S'appuyant d'une main contre un des créneau, il caressa machinalement de l'autre la poignée de
FoudreLame qui reposait dans son fourreau à son côté droit. Cette épée dont le pommeau était en réalité une sculpture en bronze de tête de dragon. L'épée des Roys de
Marodia. Cette épée dont s'était servi son oncle,
Eckwan Ier, à maintes reprises. Une épée qui avait été parmi les plus solides de l'époque, et qui pouvait encore rivaliser de robustesse avec les lames actuelles. Une arme qui avait abattu le tyran
Matimat, qui avait pourfendu plus d'un homme, Troll ou Créature des Ténèbres. Le Roy se détourna du spectacle qu'offrait la cité endormie et marcha sur le chemin de ronde. Il croisa des
Défenseurs de
Gamabal la plupart en armures d'argent, quelques uns en armures d'obsidienne, qui le saluèrent avec une brève inclination de tête.
Eckwan s'arrêta quand il arriva à hauteur de la tour Nord-Ouest et contempla la grande statue qui se dressait au milieu des jardins. Le colosse représentait
Eckwan Ier, son oncle, coiffé de sa couronne, brandissant haut de la main gauche la bannière du Royaume, tenant contre lui dans l'autre main l'épée des Roys,
FoudreLame.
Quel genre d'homme était-ce ? Le Roy ne l'avait jamais connu, pas plus que son propre père,
Géduoin Ier. Ces deux hommes restaient des mystères pour lui, le premier était mort selon les livres dans d'étranges circonstances, mort sans héritier, pas même marié. Le second, l'aîné des deux frères, était apparu dans des circonstances aussi mystérieuses et il avait failli mourir sans héritier.
Géduoin lui avait bien laissé un livre, ses Mémoires, mais à la vérité cela n'apprenait pas au dernier membre de la famille
Delvain qui ses ancêtres avaient-ils été.

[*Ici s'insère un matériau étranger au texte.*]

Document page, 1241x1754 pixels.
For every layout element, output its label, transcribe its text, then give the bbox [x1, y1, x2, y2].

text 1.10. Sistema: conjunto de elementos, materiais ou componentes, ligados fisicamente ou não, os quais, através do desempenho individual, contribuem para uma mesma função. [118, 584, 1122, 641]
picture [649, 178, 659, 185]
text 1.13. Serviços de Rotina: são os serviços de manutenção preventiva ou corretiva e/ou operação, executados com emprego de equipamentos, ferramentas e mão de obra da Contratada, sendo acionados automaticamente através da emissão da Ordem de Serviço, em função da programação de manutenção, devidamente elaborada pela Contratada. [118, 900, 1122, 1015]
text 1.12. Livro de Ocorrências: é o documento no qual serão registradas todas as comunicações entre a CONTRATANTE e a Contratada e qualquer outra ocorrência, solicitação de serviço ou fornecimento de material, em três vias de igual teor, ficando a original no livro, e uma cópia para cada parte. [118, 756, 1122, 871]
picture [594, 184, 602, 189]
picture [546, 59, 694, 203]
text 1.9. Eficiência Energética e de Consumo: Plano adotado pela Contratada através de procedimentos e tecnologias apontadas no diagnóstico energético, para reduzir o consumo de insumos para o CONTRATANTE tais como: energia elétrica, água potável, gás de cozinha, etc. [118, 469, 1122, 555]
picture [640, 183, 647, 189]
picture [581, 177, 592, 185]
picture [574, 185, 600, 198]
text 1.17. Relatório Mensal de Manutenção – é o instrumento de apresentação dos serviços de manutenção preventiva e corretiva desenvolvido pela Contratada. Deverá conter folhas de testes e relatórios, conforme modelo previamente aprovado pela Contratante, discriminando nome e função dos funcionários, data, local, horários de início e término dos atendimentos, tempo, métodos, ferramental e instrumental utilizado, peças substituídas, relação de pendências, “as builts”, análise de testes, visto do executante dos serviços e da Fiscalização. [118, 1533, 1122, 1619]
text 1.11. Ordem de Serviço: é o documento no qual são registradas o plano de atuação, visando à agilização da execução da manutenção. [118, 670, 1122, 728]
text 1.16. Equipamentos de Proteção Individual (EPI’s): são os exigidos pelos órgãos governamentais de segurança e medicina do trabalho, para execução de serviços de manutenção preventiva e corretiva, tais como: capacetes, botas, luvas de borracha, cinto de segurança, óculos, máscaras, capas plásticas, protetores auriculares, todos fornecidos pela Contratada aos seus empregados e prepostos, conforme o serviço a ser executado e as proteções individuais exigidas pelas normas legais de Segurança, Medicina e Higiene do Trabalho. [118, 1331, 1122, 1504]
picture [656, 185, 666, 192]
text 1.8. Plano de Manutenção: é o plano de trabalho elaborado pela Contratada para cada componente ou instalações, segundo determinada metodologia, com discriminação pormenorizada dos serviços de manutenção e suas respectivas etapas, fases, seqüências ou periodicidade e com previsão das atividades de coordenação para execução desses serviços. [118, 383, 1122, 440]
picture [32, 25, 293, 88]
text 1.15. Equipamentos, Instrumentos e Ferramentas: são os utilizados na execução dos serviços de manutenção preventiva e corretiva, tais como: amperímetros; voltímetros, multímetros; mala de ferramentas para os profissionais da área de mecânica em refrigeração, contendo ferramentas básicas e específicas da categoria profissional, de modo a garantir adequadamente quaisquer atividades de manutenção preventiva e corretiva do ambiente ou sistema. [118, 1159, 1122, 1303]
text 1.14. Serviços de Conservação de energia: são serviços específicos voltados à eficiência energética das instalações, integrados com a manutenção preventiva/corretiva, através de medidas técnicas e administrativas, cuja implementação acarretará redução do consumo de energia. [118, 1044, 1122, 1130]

Eckwan avait grandi sans parents à qui se rattacher. Oh bien sûr, ses parents adoptifs l'avaient chéri comme leur fils, mais cela n'était pas suffisant. Il aurait aimé avoir quelqu'un d'expérimenté à qui demander des conseils. Et surtout, il voulait savoir si la liaison avec les loups était dû au sang.
Avant de gagner ses appartements à l'intérieur de la citadelle, le Roy se promit d'être là pour sa descendance, s'il en avait une.